Although mental stress does not typically modulate calf vasculature (8, 27), calf vasodilation has been observed during mental stress (19). Therefore, the modest, yet significant, calf vasodilation reported in the present study is reasonable and consistent with prior work. Importantly, calf vasodilatory responses to mental stress were similar in normotensive and prehypertensive subjects. Thus prehypertension appears to elicit divergent limb vascular responses to mental stress. The clinical consequence of this divergent vascular response remains unclear, but it is consistent with other studies reporting divergent limb vascular responses during physiological “stressors” in both animals (34) and humans (20, 24).

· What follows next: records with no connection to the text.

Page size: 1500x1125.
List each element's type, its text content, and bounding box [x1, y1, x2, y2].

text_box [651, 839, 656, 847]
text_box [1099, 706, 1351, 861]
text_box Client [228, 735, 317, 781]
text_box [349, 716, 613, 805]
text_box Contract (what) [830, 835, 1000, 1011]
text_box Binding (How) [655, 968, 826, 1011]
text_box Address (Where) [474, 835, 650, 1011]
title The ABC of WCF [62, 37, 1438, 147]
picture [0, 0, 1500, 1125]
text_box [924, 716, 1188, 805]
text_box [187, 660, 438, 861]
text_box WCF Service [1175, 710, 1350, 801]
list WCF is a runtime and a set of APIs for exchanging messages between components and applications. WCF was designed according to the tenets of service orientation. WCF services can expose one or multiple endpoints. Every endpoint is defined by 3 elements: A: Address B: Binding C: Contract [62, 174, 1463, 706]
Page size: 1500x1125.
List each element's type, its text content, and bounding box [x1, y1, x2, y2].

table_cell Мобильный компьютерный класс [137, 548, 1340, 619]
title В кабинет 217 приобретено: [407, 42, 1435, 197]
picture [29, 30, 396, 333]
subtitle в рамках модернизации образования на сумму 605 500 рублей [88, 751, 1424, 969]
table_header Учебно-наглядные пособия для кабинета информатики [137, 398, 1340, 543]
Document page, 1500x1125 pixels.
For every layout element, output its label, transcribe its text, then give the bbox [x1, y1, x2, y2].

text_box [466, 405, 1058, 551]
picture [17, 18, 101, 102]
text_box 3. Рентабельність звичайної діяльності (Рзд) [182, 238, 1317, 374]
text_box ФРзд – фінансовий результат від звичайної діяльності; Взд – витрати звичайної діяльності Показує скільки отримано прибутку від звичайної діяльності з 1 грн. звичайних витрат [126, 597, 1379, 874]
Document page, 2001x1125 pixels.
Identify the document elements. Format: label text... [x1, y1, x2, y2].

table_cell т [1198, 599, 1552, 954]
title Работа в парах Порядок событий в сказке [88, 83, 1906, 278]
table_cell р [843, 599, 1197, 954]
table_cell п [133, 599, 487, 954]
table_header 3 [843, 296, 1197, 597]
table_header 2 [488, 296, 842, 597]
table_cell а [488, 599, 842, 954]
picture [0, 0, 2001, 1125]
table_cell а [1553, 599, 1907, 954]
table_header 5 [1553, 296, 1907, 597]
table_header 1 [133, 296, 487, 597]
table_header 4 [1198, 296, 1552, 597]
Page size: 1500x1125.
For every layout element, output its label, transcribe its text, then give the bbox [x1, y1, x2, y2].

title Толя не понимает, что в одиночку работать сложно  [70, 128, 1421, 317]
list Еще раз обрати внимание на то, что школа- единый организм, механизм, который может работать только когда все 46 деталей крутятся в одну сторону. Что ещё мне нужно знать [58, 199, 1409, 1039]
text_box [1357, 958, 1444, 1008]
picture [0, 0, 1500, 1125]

In conclusion, the present study demonstrates that prehypertension elicits a more dramatic pressor response to mental stress compared with normotensive subjects. This augmented pressor response appears to be related to blunted forearm vasodilation, but not augmented MSNA. These findings provide new insight into the complex relationship between mental stress and hypertension.
Perspectives.
Despite attempts to recruit young, prehypertensive women, we were only successful in the recruitment of 17 prehypertensive men. Accordingly, we caution the extrapolation of the present data to women. A growing body of evidence suggests that the relations between MSNA and arterial blood pressure regulation differ in men and women (18), and we cannot speculate how these differences might translate to the present findings. Although young, otherwise healthy women have a lower incidence of prehypertension than their young, male counterparts (16), they have a much higher incidence of anxiety and panic disorder (32). The long-term impact of these more “chronic” stressors on arterial blood pressure remains unclear, but evidence suggests that such chronic stressors are linked to essential hypertension via autonomic mechanisms (12). Whereas the present study focused on neurovascular responses to acute mental stress in prehypertensive men, future investigations might focus on not only prehypertensive women, but also chronic stress.
GRANTS
This project was supported by National Heart, Lung, and Blood Institute Grants HL-088689 and HL-098676.
DISCLOSURES
No conflicts of interest, financial or otherwise, are declared by the author(s).
ACKNOWLEDGMENTS
The authors thank Jenna Klein, Ashley Yenior, Kristen Reed, Huan Yang, and Sarah Stream for assistance in data collection and analysis for this project. We also thank all of the subjects for participation and cooperation.